Gender Mainstreaming
ist das Prinzip, bei allen Entscheidungen die Auswirkungen auf beide Geschlechter mit zu berücksichtigen und zwar ebenso selbstverständlich wie die entstehenden Kosten. Dadurch soll Gender-Gerechtigkeit (Gender meint das soziale Geschlecht im Gegensatz zum biologischen) zu einem breiten Anliegen von Frauen und Männern werden.
Gender Mainstreaming kommt als Verfahren im öffentlichen und Nonprofit Bereich zum Einsatz, in der Wirtschaft ist es (noch) weitgehend unbekannt.
Gleichstellung
In der Gesetzgebung ist die Gleichstellung zwischen Frauen und Männern zwar weitgehend verwirklicht, faktische Ungleichheiten bestehen weiterhin. Gleichstellungsorientierung zielt darauf ab, bestehende Ungleichgewichte und Benachteiligungen zwischen den Geschlechtern abzubauen – zB durch die gezielte berufliche Förderung von Frauen, die Verbesserung ihrer Zugangs- und Aufstiegsbedingungen oder die verstärkte Beteiligung von Männern an Betreuungs- und Haushaltsarbeit.
Gender Diversity
Das Diversitätsmanagement ist in der Wirtschaft verbreitet und bezeichnet ein Konzept zur Nutzung und positiven Beachtung sozialer Unterschiede – neben dem Geschlecht auch Ethnie, Alter, Religion, soziale Schicht, Lebensstil u.a.

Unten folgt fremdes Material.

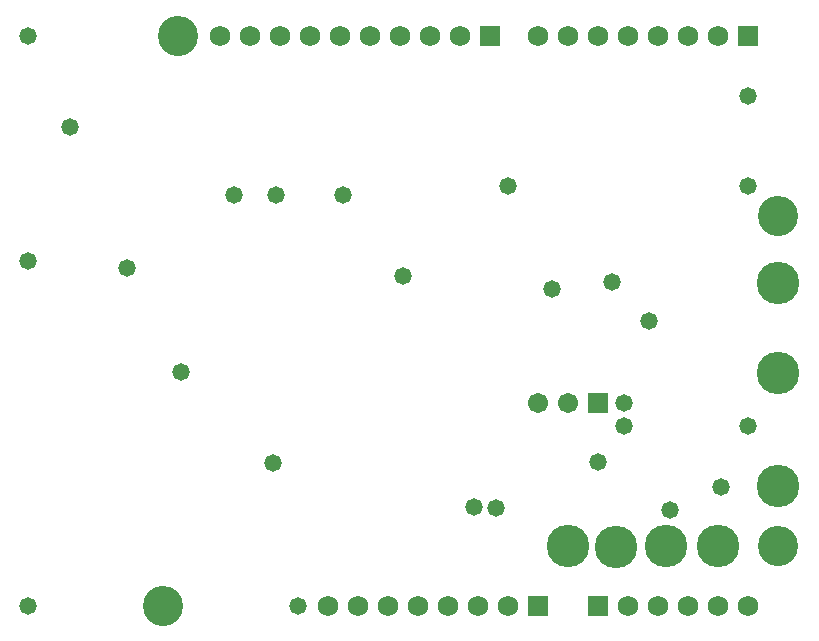
<source format=gbs>
%FSLAX44Y44*%
%MOMM*%
G71*
G01*
G75*
G04 Layer_Color=16711935*
G04:AMPARAMS|DCode=10|XSize=0.7112mm|YSize=0.8128mm|CornerRadius=0.0711mm|HoleSize=0mm|Usage=FLASHONLY|Rotation=270.000|XOffset=0mm|YOffset=0mm|HoleType=Round|Shape=RoundedRectangle|*
%AMROUNDEDRECTD10*
21,1,0.7112,0.6706,0,0,270.0*
21,1,0.5690,0.8128,0,0,270.0*
1,1,0.1422,-0.3353,-0.2845*
1,1,0.1422,-0.3353,0.2845*
1,1,0.1422,0.3353,0.2845*
1,1,0.1422,0.3353,-0.2845*
%
%ADD10ROUNDEDRECTD10*%
G04:AMPARAMS|DCode=11|XSize=0.7112mm|YSize=0.8128mm|CornerRadius=0.0711mm|HoleSize=0mm|Usage=FLASHONLY|Rotation=180.000|XOffset=0mm|YOffset=0mm|HoleType=Round|Shape=RoundedRectangle|*
%AMROUNDEDRECTD11*
21,1,0.7112,0.6706,0,0,180.0*
21,1,0.5690,0.8128,0,0,180.0*
1,1,0.1422,-0.2845,0.3353*
1,1,0.1422,0.2845,0.3353*
1,1,0.1422,0.2845,-0.3353*
1,1,0.1422,-0.2845,-0.3353*
%
%ADD11ROUNDEDRECTD11*%
G04:AMPARAMS|DCode=12|XSize=0.75mm|YSize=1.5mm|CornerRadius=0.075mm|HoleSize=0mm|Usage=FLASHONLY|Rotation=90.000|XOffset=0mm|YOffset=0mm|HoleType=Round|Shape=RoundedRectangle|*
%AMROUNDEDRECTD12*
21,1,0.7500,1.3500,0,0,90.0*
21,1,0.6000,1.5000,0,0,90.0*
1,1,0.1500,0.6750,0.3000*
1,1,0.1500,0.6750,-0.3000*
1,1,0.1500,-0.6750,-0.3000*
1,1,0.1500,-0.6750,0.3000*
%
%ADD12ROUNDEDRECTD12*%
%ADD13R,1.2000X1.5000*%
%ADD14R,1.5000X1.2000*%
%ADD15R,1.5000X0.8000*%
%ADD16R,1.7000X1.4000*%
%ADD17R,1.2000X3.0000*%
%ADD18C,0.2540*%
%ADD19C,3.6000*%
%ADD20R,1.5000X1.5000*%
%ADD21C,1.5000*%
%ADD22C,1.5240*%
%ADD23R,1.5240X1.5240*%
%ADD24C,3.2000*%
%ADD25C,1.2700*%
%ADD26C,0.2032*%
%ADD27C,0.1524*%
%ADD28C,0.2000*%
%ADD29C,0.0127*%
%ADD30C,0.1270*%
%ADD31R,1.4032X1.7032*%
%ADD32R,1.7032X1.4032*%
%ADD33R,1.7032X1.0032*%
%ADD34R,1.9032X1.6032*%
%ADD35R,1.4032X3.2032*%
%ADD36R,1.7032X1.7032*%
%ADD37C,1.7032*%
%ADD38C,1.7272*%
%ADD39R,1.7272X1.7272*%
%ADD40C,3.4032*%
%ADD41C,1.4732*%
D19*
X523236Y74930D02*
D03*
X482600Y76200D02*
D03*
X660400Y298450D02*
D03*
Y222250D02*
D03*
Y127000D02*
D03*
X565150Y76200D02*
D03*
X609600D02*
D03*
D36*
X508000Y196850D02*
D03*
D37*
X482600D02*
D03*
X457200D02*
D03*
D38*
X406400Y25400D02*
D03*
X431800D02*
D03*
X279400D02*
D03*
X304800D02*
D03*
X330200D02*
D03*
X355600D02*
D03*
X381000D02*
D03*
X584200Y508000D02*
D03*
X609600D02*
D03*
X457200D02*
D03*
X482600D02*
D03*
X508000D02*
D03*
X533400D02*
D03*
X558800D02*
D03*
X187960D02*
D03*
X213360D02*
D03*
X238760D02*
D03*
X264160D02*
D03*
X289560D02*
D03*
X314960D02*
D03*
X340360D02*
D03*
X365760D02*
D03*
X391160D02*
D03*
X635000Y25400D02*
D03*
X609600D02*
D03*
X584200D02*
D03*
X558800D02*
D03*
X533400D02*
D03*
D39*
X457200D02*
D03*
X635000Y508000D02*
D03*
X416560D02*
D03*
X508000Y25400D02*
D03*
D40*
X152400Y508000D02*
D03*
X139700Y25400D02*
D03*
X660400Y355600D02*
D03*
Y76200D02*
D03*
D41*
X232410Y146050D02*
D03*
X154940Y223520D02*
D03*
X342900Y304800D02*
D03*
X431800Y381000D02*
D03*
X635000Y177800D02*
D03*
Y381000D02*
D03*
Y457200D02*
D03*
X25400Y508000D02*
D03*
Y317500D02*
D03*
X254000Y25400D02*
D03*
X25400D02*
D03*
X421640Y107950D02*
D03*
X402590Y109220D02*
D03*
X109220Y311150D02*
D03*
X292100Y373380D02*
D03*
X234950D02*
D03*
X199390D02*
D03*
X60960Y430530D02*
D03*
X529590Y196850D02*
D03*
X508000Y147320D02*
D03*
X568960Y106680D02*
D03*
X612140Y125730D02*
D03*
X529590Y177800D02*
D03*
X468630Y293370D02*
D03*
X551180Y266700D02*
D03*
X519430Y299720D02*
D03*
M02*

</source>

Gender Diversity Konzepte erwarten von einem höheren Frauenanteil im Management erhöhte Produktivität, und tatsächlich konnten Zusammenhänge mit den finanziellen Unternehmensleistungen in den USA nachgewiesen werden.
Megatrend Frauen
Obwohl die Fortschritte in der Gleichstellung von Frauen sehr langsam voranzugehen scheinen - es gibt den ‚Megatrend Frauen’ und er wird anhalten.
Frauen bauen Netzwerke auf, Frauen greifen verstärkt auf Angebote anderer Frauen zurück, Frauen unterstützen Frauen bei der Karriere, Frauen spenden für Frauen, Frauen schließen sich zu Kooperationen zusammen, Frauen nehmen Führungspositionen ein – all das sind Entwicklungen, die erst an ihrem Anfang stehen und noch viel Potenzial zur Ausbreitung haben.
Es liegt auch an uns Frauen, diesen Trend zu verstärken.